The amount of the settlement was not immediately disclosed.
It's the latest in a series of such settlements related to the election and false claims that the results were somehow tabulated unfairly or suspiciously.
The deal came as jury selection had begun in Wilmington, Del., Thursday. Smartmatic sued Newsmax over its baseless claims of election fraud and filed a similar suit against Fox News, which also furthered unsupported claims that the contest had been "stolen" from President Donald Trump. No claims of widespread vote ballot tampering or voter machine malfunctions or irregularities were proven.
"Accordingly, statements regarding Smartmatic software or voting machines altering the results of the election are factually false," Judge Eric Davis of the Superior Court of the State of Delaware in his 57-page decision. "Reports and investigations conducted by multiple state and federal agencies since the election universally come to the same conclusion,"
"Newsmax is pleased to announce it has resolved the litigation brought by Smartmatic through a confidential settlement," the network said in a statement.
The suit had been scheduled to go to trial this month, and opening statements were slated for Monday.
"Lying to the American people has consequences," Smartmatic lawyer Erik Connolly said in a statement. "Smartmatic will not stop until the perpetrators are held accountable" Connolly added, referring to Newsmax.

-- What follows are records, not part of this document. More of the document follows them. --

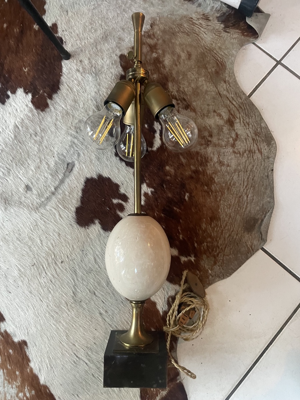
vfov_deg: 67.3
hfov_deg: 53.1
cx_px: 150
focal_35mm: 26
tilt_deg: -81.7
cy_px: 200
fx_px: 300
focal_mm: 4.2
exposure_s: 1/50
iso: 500
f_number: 1.6
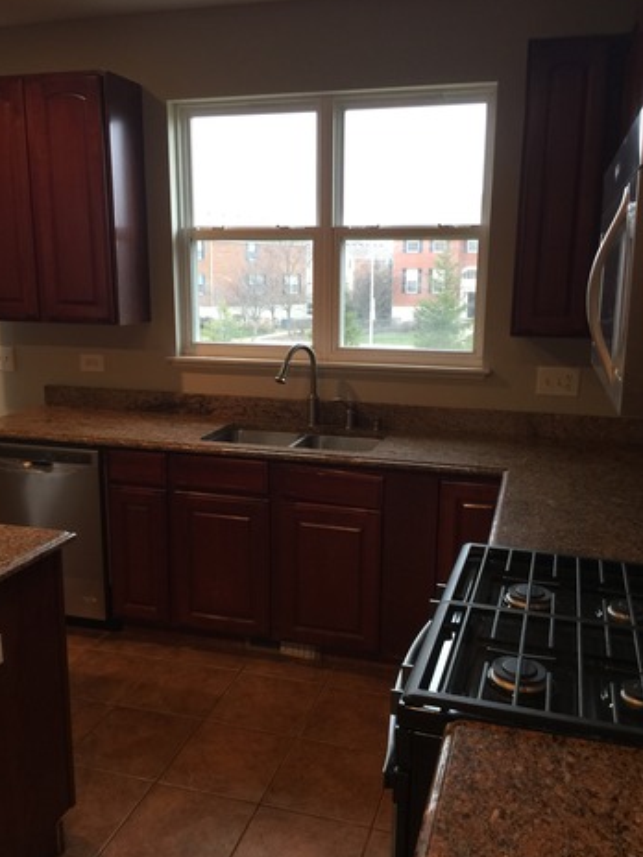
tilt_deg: -10.4
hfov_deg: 46.8
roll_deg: -2.4
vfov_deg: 60.0
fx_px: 743
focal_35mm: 30
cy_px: 430
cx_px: 327
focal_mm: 4.15
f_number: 2.2
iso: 64
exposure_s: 1/15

Newsmax stood by its charges that the election was not counted fairly and that Smartmatic machines were to blame, claims it argued were protected by the First Amendment.
"This is a case that is a bet-your-company case for Newsmax," Howard Cooper, a Newsmax attorney said at a recent pretrial hearing.
As the trial date approached, Smartmatic significantly dropped its demands from nearly $1 billion to about $370 million. A Delaware Superior Court judge ruled that Smartmatic could only sue for provable losses and not "punitive damages" which prompted Smartmatic to reduce its damages request.
Smartmatic has also argued President Donald Trump, Newsmax and Fox News had damaged the voting machine company's reputation, resulting in the initial $1 billion demand.
The cable operator stood to be responsible for tens of millions of dollars in damages to Smartmatic if it had lost the trial, fines and fees that could have imperiled Newsmax's future. In its suit, Smartmatic argued that Newsmax tried to lure viewers from Fox News, a competitor, by stoking false claims of election fraud, and claiming Smartmatic machines were "rigged."
The trial had been expected to last a month or more.
Dominion Voting Systems reached a $787 million settlement with Fox News in a separate case last year. Dominion initially sued Fox News for $1.6 billion in the election-related defamation lawsuit.